Here are the steps for making a vertical split:
- Remove two to three frames of brood from the colony you want to split and place these frames in the center of an empty brood box. As with any split, the brood frames should contain eggs, newly hatched larvae, and capped brood—all of it covered with nurse bees.
- Next to the brood frames, add at least one frame containing pollen and one containing honey.
- Fill out the rest of the box with frames of drawn comb or foundation.
- Also backfill the original brood box with frames of drawn comb or foundation.
- Place a double-screened board on top of the original brood box.
- Put the opening of the double-screen board on the back side of the original hive, and make sure the opening leads to the upper brood box.
- Place the new split on top of the double-screen board.
- Place the hive cover on top of the new split.
If you are going to introduce a queen to the new split, wait a few hours or overnight before introducing the queen in her cage. Don’t introduce a queen to the split unless you are certain the original queen is not in the split.

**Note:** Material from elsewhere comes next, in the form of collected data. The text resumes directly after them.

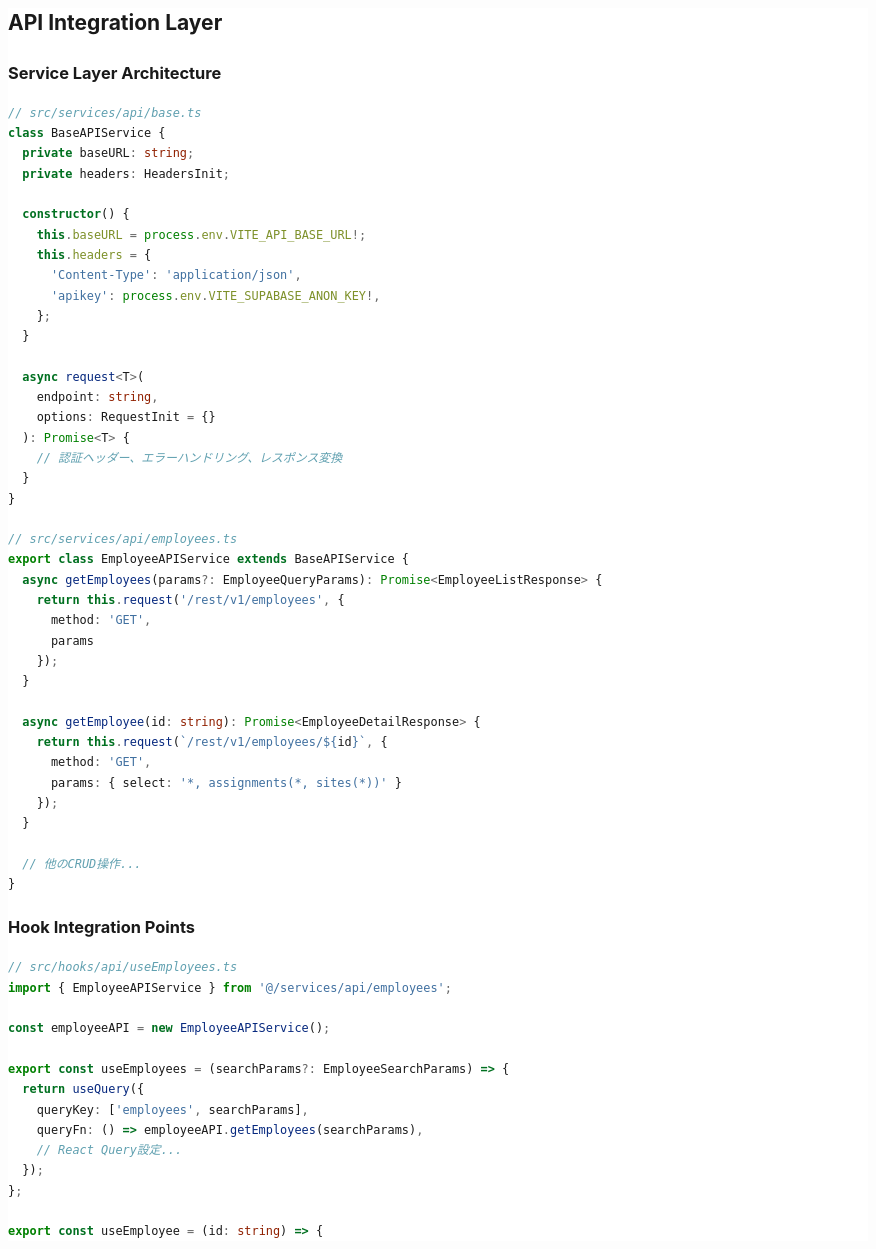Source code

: ## API Integration Layer

### Service Layer Architecture

```typescript
// src/services/api/base.ts
class BaseAPIService {
  private baseURL: string;
  private headers: HeadersInit;

  constructor() {
    this.baseURL = process.env.VITE_API_BASE_URL!;
    this.headers = {
      'Content-Type': 'application/json',
      'apikey': process.env.VITE_SUPABASE_ANON_KEY!,
    };
  }

  async request<T>(
    endpoint: string,
    options: RequestInit = {}
  ): Promise<T> {
    // 認証ヘッダー、エラーハンドリング、レスポンス変換
  }
}

// src/services/api/employees.ts
export class EmployeeAPIService extends BaseAPIService {
  async getEmployees(params?: EmployeeQueryParams): Promise<EmployeeListResponse> {
    return this.request('/rest/v1/employees', {
      method: 'GET',
      params
    });
  }

  async getEmployee(id: string): Promise<EmployeeDetailResponse> {
    return this.request(`/rest/v1/employees/${id}`, {
      method: 'GET',
      params: { select: '*, assignments(*, sites(*))' }
    });
  }

  // 他のCRUD操作...
}
```

### Hook Integration Points

```typescript
// src/hooks/api/useEmployees.ts
import { EmployeeAPIService } from '@/services/api/employees';

const employeeAPI = new EmployeeAPIService();

export const useEmployees = (searchParams?: EmployeeSearchParams) => {
  return useQuery({
    queryKey: ['employees', searchParams],
    queryFn: () => employeeAPI.getEmployees(searchParams),
    // React Query設定...
  });
};

export const useEmployee = (id: string) => {
```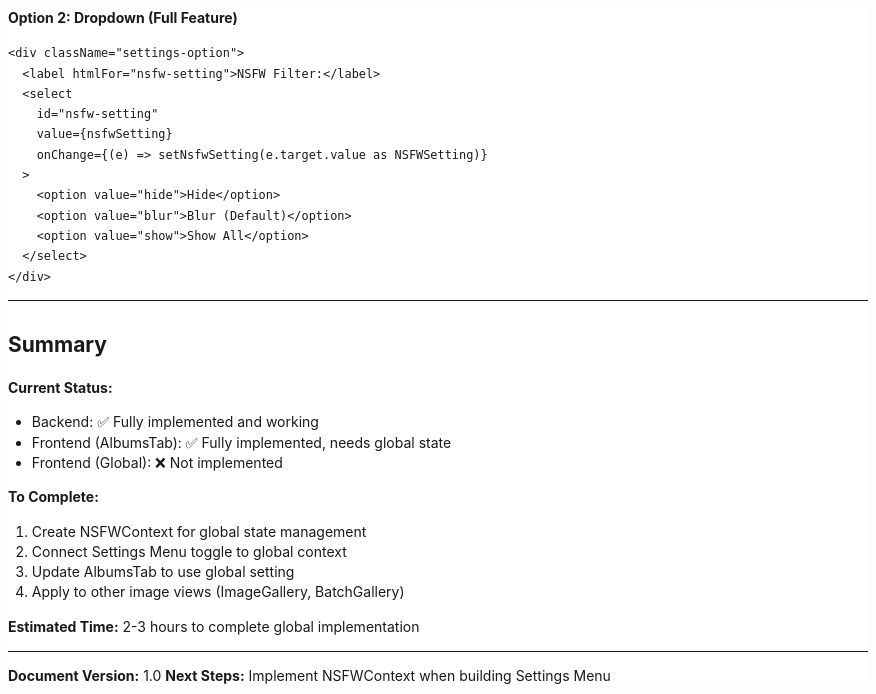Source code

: **Option 2: Dropdown (Full Feature)**
```tsx
<div className="settings-option">
  <label htmlFor="nsfw-setting">NSFW Filter:</label>
  <select
    id="nsfw-setting"
    value={nsfwSetting}
    onChange={(e) => setNsfwSetting(e.target.value as NSFWSetting)}
  >
    <option value="hide">Hide</option>
    <option value="blur">Blur (Default)</option>
    <option value="show">Show All</option>
  </select>
</div>
```

---

## Summary

**Current Status:**
- Backend: ✅ Fully implemented and working
- Frontend (AlbumsTab): ✅ Fully implemented, needs global state
- Frontend (Global): ❌ Not implemented

**To Complete:**
1. Create NSFWContext for global state management
2. Connect Settings Menu toggle to global context
3. Update AlbumsTab to use global setting
4. Apply to other image views (ImageGallery, BatchGallery)

**Estimated Time:** 2-3 hours to complete global implementation

---

**Document Version:** 1.0
**Next Steps:** Implement NSFWContext when building Settings Menu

If you are expecting the split to produce its own queen, look for queen cells in three or four days. If there are no queen cells, you may add another frame of eggs and newly-hatched larvae to the center of the brood nest.
As with any split, feeding is optional and depends on how many frames of honey the split has, the weather, the availability of forage, and the size of the split.
Once the new queen (either introduced or natural) begins laying, you can move the split off the parent hive to its final location.
Advantages of the vertical split:
- The double-screen board allows heat to move from the established colony into the split. This means splits can be done earlier in the year.
- This type of split can be done quickly with little planning. If during a hive inspection you find queen cells, you can put them in a box above the double-screen board and leave the original queen below. You will have a new queen in days.
- If the split doesn’t take for some reason, you can smoke the hive and remove the double screen. The hive will reunite quickly with little disruption.